Seventeen years ago, I was working at one of the top direct-marketing fundraising agencies in the country. We had just landed a brand-new client, and I was in charge of leading the team to work on their account. If I told you who this non-profit was, you would recognize it immediately – because its revenue and brand are incredibly strong.
But 17 years ago, it was not a recognized brand. At the time, they had about 50,000 donors and they were bringing in about $9 million in total revenue from those donors. Now, you may be at a non-profit that would love that many donors and revenue, but for the work this non-profit did, it was very small.
At the time they also had a tiny major gift program. It raised maybe $500K per year.
You could say they had a major gift pipeline problem. A big problem.
However, they also had a new CEO at the time who recognized that if they were going to grow and fulfill the vision he had, they had to invest in new donor acquisition. He understood that if this organization was going to meet the demands of the need they were addressing over the next two decades, they had to do something very dramatic now.
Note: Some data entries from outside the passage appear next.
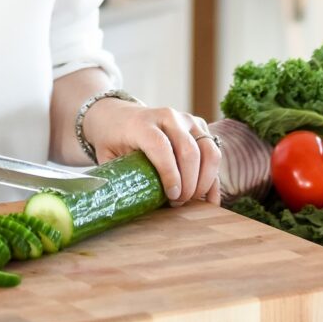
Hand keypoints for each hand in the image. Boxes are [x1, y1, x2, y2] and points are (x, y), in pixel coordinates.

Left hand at [80, 98, 221, 206]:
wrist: (119, 115)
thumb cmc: (113, 139)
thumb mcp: (108, 155)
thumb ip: (119, 176)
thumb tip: (128, 206)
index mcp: (142, 123)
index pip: (161, 146)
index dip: (169, 173)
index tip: (172, 196)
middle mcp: (168, 117)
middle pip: (189, 149)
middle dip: (189, 182)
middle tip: (180, 203)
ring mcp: (187, 120)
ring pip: (209, 150)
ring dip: (205, 180)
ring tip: (192, 201)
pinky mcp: (199, 127)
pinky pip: (214, 153)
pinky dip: (214, 178)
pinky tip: (210, 200)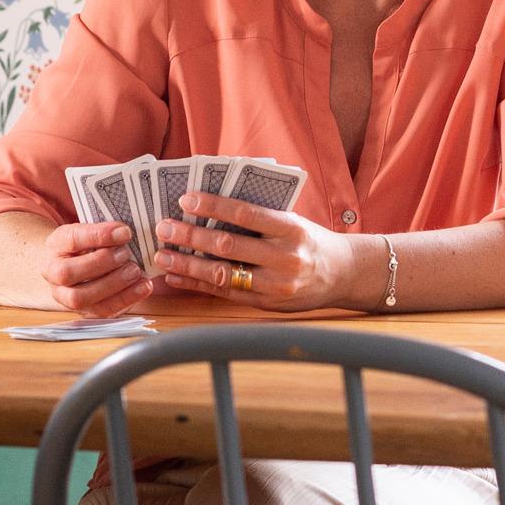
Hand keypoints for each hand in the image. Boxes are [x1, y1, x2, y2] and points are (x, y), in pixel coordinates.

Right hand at [38, 221, 151, 317]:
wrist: (76, 266)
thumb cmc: (88, 246)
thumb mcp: (91, 231)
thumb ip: (105, 232)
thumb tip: (126, 233)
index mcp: (56, 245)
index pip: (71, 240)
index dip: (99, 236)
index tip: (125, 232)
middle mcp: (53, 273)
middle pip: (67, 273)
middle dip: (101, 263)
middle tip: (126, 254)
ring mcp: (65, 296)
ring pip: (80, 297)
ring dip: (112, 284)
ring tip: (135, 271)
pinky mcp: (84, 311)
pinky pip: (101, 311)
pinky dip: (125, 299)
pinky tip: (143, 287)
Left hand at [152, 195, 361, 312]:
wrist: (342, 273)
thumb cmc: (309, 240)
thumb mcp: (292, 221)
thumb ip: (258, 217)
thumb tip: (208, 207)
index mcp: (291, 229)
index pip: (246, 214)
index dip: (213, 206)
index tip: (186, 199)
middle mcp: (284, 258)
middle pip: (228, 246)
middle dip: (191, 236)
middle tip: (163, 227)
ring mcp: (275, 285)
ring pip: (222, 274)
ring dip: (187, 264)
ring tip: (162, 254)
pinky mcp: (266, 304)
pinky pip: (224, 294)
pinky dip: (196, 284)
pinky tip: (176, 275)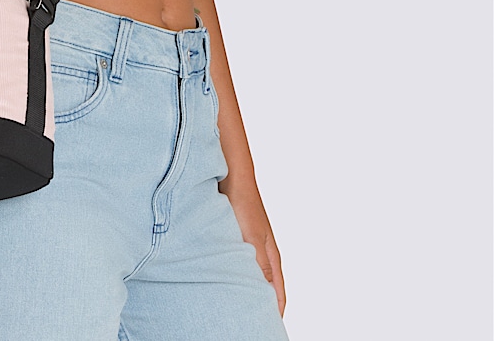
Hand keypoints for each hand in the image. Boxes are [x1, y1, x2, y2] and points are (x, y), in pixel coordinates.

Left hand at [221, 179, 286, 315]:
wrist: (232, 176)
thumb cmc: (244, 204)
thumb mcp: (252, 238)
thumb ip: (261, 266)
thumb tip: (269, 294)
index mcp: (271, 257)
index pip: (278, 294)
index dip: (276, 312)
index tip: (270, 329)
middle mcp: (263, 253)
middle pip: (266, 287)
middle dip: (261, 304)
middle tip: (252, 322)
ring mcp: (250, 245)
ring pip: (251, 275)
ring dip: (246, 289)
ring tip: (236, 307)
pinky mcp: (236, 237)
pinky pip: (238, 263)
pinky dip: (234, 274)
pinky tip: (222, 280)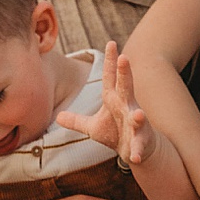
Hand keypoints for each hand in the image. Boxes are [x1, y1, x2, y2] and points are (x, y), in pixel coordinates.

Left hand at [57, 42, 159, 168]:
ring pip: (138, 116)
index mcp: (114, 99)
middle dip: (125, 73)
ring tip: (137, 115)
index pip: (111, 78)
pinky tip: (135, 157)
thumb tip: (57, 116)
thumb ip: (77, 120)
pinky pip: (139, 145)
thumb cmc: (116, 133)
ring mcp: (136, 124)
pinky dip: (137, 151)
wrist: (138, 151)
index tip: (112, 43)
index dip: (111, 61)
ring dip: (138, 116)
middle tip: (124, 57)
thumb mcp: (93, 126)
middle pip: (126, 87)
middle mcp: (127, 107)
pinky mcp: (141, 141)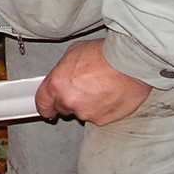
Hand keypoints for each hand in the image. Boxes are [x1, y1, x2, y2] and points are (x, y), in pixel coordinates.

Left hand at [35, 38, 151, 125]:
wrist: (130, 63)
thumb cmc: (105, 54)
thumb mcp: (73, 53)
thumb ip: (63, 71)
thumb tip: (62, 77)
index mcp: (57, 84)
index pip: (43, 103)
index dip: (45, 106)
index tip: (47, 109)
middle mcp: (69, 101)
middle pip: (62, 108)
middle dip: (69, 101)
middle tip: (83, 88)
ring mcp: (86, 113)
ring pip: (81, 113)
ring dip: (87, 104)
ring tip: (100, 88)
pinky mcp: (102, 120)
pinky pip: (98, 116)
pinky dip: (102, 109)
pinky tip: (109, 95)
Long story, short: Over the next five years, they invested millions of dollars into new donor acquisition — direct mail, online, print, television, volunteer opportunities, etc. Then they maintained that investment each year after.
Why? To get the major gift pipeline flowing.
The result: Today this non-profit brings in over $500 million in revenue! They have over 500,000 donors, and over $100MM comes from their major gift program. They recently did a study of their major donors to understand where they came from. 85% of them came from a first gift of $25.
Yep, it started with that investment 17 years ago.
Now, you could read this story and say to yourself, “Well, that’s great for them. We don’t have millions of dollars to spend on new donor acquisition.”
Maybe so. But my point is that if you really want to grow your major gift program over time, you have to diversify how you bring in new donors now. You don’t need a million dollars, but you do need the desire and foresight to invest in new donor acquisition strategies. In other words, you have to make a commitment to it now, or you will always be treading water.
One thing that I really respected about the CEO who had the vision for growth was this: 1) He risked his position when he sold the concept to the board. At first, the board was very skeptical to invest that kind of money into new donor acquisition, but the CEO persisted and won the argument. 2) This CEO knew he would not be there to see the positive outcome of that vision. Yet he persisted because he knew it was best for the organization, not to boost his own ego.
The result is that this non-profit is one of the most respected in the country, doing incredible work with a robust major gift program that many people did not think was possible.
Do you and your organization have this type of vision for growing your major gift program, and thus the ability of your non-profit to prosper and meet the ever-demanding needs of this world?
If you are concerned about your major gift pipeline, start reviewing how you are currently bringing in new donors; then spend the time and energy it takes to start filling that pipeline. (Tweet it!) Years from now, you will reap that investment.